Rewrite these rows, swapping every "pose" for "view" and leaving all else unchanged.

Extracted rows
┄┄┄┄┄┄

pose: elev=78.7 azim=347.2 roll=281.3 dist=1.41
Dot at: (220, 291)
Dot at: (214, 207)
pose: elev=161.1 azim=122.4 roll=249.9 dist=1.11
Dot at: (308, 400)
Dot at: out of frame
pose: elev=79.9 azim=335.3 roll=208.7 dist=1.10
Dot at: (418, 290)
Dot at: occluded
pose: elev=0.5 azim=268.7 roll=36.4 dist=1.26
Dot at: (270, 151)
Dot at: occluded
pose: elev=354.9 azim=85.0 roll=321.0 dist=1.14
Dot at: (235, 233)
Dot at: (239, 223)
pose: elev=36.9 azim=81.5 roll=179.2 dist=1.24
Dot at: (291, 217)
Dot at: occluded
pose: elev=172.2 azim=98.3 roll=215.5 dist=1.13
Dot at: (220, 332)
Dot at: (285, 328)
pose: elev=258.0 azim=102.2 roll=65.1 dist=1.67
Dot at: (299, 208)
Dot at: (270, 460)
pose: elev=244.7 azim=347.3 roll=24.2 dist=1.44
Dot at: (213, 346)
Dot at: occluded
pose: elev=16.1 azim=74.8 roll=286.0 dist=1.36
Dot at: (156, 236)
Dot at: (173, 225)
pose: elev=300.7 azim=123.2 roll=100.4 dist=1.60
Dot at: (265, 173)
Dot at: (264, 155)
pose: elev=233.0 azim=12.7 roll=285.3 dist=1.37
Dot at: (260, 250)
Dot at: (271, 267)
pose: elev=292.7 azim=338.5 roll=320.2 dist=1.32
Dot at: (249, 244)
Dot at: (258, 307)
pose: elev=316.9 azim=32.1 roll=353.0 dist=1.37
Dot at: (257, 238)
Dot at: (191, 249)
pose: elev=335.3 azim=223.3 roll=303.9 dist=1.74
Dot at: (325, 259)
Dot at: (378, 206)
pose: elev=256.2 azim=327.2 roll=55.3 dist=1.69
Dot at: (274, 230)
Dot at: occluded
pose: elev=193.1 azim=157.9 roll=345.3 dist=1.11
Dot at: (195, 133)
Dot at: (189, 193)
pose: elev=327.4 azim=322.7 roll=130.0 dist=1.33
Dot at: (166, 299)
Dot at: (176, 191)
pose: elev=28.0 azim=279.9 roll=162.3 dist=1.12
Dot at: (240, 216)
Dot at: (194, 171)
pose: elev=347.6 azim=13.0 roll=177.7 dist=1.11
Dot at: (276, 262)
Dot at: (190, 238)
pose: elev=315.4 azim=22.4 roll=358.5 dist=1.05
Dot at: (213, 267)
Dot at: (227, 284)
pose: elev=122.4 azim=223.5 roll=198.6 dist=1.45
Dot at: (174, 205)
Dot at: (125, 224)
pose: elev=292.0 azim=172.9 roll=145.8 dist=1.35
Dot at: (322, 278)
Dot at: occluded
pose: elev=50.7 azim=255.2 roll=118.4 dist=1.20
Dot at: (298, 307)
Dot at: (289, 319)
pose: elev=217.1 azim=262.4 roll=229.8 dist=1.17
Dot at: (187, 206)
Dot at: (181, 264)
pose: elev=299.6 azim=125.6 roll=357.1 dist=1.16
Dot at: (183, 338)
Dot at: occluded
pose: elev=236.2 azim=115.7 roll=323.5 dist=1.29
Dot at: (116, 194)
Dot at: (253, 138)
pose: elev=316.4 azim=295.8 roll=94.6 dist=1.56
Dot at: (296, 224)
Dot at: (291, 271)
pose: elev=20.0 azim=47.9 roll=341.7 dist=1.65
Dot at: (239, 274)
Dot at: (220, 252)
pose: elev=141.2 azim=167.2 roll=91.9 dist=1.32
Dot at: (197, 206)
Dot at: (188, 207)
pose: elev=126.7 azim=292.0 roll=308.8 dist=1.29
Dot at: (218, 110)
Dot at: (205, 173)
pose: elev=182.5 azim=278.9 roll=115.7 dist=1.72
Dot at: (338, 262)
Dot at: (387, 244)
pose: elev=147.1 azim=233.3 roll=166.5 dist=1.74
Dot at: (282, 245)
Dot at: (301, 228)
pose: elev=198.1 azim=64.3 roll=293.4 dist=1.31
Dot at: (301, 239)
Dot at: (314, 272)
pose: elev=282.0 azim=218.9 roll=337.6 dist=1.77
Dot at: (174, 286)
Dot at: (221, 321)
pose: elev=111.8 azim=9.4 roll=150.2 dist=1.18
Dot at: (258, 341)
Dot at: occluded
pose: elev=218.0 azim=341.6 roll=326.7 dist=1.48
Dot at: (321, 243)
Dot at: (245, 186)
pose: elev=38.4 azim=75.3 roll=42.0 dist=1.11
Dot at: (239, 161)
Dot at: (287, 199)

┄┄┄┄┄┄

- Solved exercise -
view: elev=78.7 azim=347.2 roll=281.3 dist=1.41
Dot at: (220, 291)
Dot at: (214, 207)
view: elev=161.1 azim=122.4 roll=249.9 dist=1.11
Dot at: (308, 400)
Dot at: out of frame
view: elev=79.9 azim=335.3 roll=208.7 dist=1.10
Dot at: (418, 290)
Dot at: occluded
view: elev=0.5 azim=268.7 roll=36.4 dist=1.26
Dot at: (270, 151)
Dot at: occluded
view: elev=354.9 azim=85.0 roll=321.0 dist=1.14
Dot at: (235, 233)
Dot at: (239, 223)
view: elev=36.9 azim=81.5 roll=179.2 dist=1.24
Dot at: (291, 217)
Dot at: occluded
view: elev=172.2 azim=98.3 roll=215.5 dist=1.13
Dot at: (220, 332)
Dot at: (285, 328)
view: elev=258.0 azim=102.2 roll=65.1 dist=1.67
Dot at: (299, 208)
Dot at: (270, 460)
view: elev=244.7 azim=347.3 roll=24.2 dist=1.44
Dot at: (213, 346)
Dot at: occluded
view: elev=16.1 azim=74.8 roll=286.0 dist=1.36
Dot at: (156, 236)
Dot at: (173, 225)
view: elev=300.7 azim=123.2 roll=100.4 dist=1.60
Dot at: (265, 173)
Dot at: (264, 155)
view: elev=233.0 azim=12.7 roll=285.3 dist=1.37
Dot at: (260, 250)
Dot at: (271, 267)
view: elev=292.7 azim=338.5 roll=320.2 dist=1.32
Dot at: (249, 244)
Dot at: (258, 307)
view: elev=316.9 azim=32.1 roll=353.0 dist=1.37
Dot at: (257, 238)
Dot at: (191, 249)
view: elev=335.3 azim=223.3 roll=303.9 dist=1.74
Dot at: (325, 259)
Dot at: (378, 206)
view: elev=256.2 azim=327.2 roll=55.3 dist=1.69
Dot at: (274, 230)
Dot at: occluded
view: elev=193.1 azim=157.9 roll=345.3 dist=1.11
Dot at: (195, 133)
Dot at: (189, 193)
view: elev=327.4 azim=322.7 roll=130.0 dist=1.33
Dot at: (166, 299)
Dot at: (176, 191)
view: elev=28.0 azim=279.9 roll=162.3 dist=1.12
Dot at: (240, 216)
Dot at: (194, 171)
view: elev=347.6 azim=13.0 roll=177.7 dist=1.11
Dot at: (276, 262)
Dot at: (190, 238)
view: elev=315.4 azim=22.4 roll=358.5 dist=1.05
Dot at: (213, 267)
Dot at: (227, 284)
view: elev=122.4 azim=223.5 roll=198.6 dist=1.45
Dot at: (174, 205)
Dot at: (125, 224)
view: elev=292.0 azim=172.9 roll=145.8 dist=1.35
Dot at: (322, 278)
Dot at: occluded
view: elev=50.7 azim=255.2 roll=118.4 dist=1.20
Dot at: (298, 307)
Dot at: (289, 319)
view: elev=217.1 azim=262.4 roll=229.8 dist=1.17
Dot at: (187, 206)
Dot at: (181, 264)
view: elev=299.6 azim=125.6 roll=357.1 dist=1.16
Dot at: (183, 338)
Dot at: occluded
view: elev=236.2 azim=115.7 roll=323.5 dist=1.29
Dot at: (116, 194)
Dot at: (253, 138)
view: elev=316.4 azim=295.8 roll=94.6 dist=1.56
Dot at: (296, 224)
Dot at: (291, 271)
view: elev=20.0 azim=47.9 roll=341.7 dist=1.65
Dot at: (239, 274)
Dot at: (220, 252)
view: elev=141.2 azim=167.2 roll=91.9 dist=1.32
Dot at: (197, 206)
Dot at: (188, 207)
view: elev=126.7 azim=292.0 roll=308.8 dist=1.29
Dot at: (218, 110)
Dot at: (205, 173)
view: elev=182.5 azim=278.9 roll=115.7 dist=1.72
Dot at: (338, 262)
Dot at: (387, 244)
view: elev=147.1 azim=233.3 roll=166.5 dist=1.74
Dot at: (282, 245)
Dot at: (301, 228)
view: elev=198.1 azim=64.3 roll=293.4 dist=1.31
Dot at: (301, 239)
Dot at: (314, 272)
view: elev=282.0 azim=218.9 roll=337.6 dist=1.77
Dot at: (174, 286)
Dot at: (221, 321)
view: elev=111.8 azim=9.4 roll=150.2 dist=1.18
Dot at: (258, 341)
Dot at: occluded
view: elev=218.0 azim=341.6 roll=326.7 dist=1.48
Dot at: (321, 243)
Dot at: (245, 186)
view: elev=38.4 azim=75.3 roll=42.0 dist=1.11
Dot at: (239, 161)
Dot at: (287, 199)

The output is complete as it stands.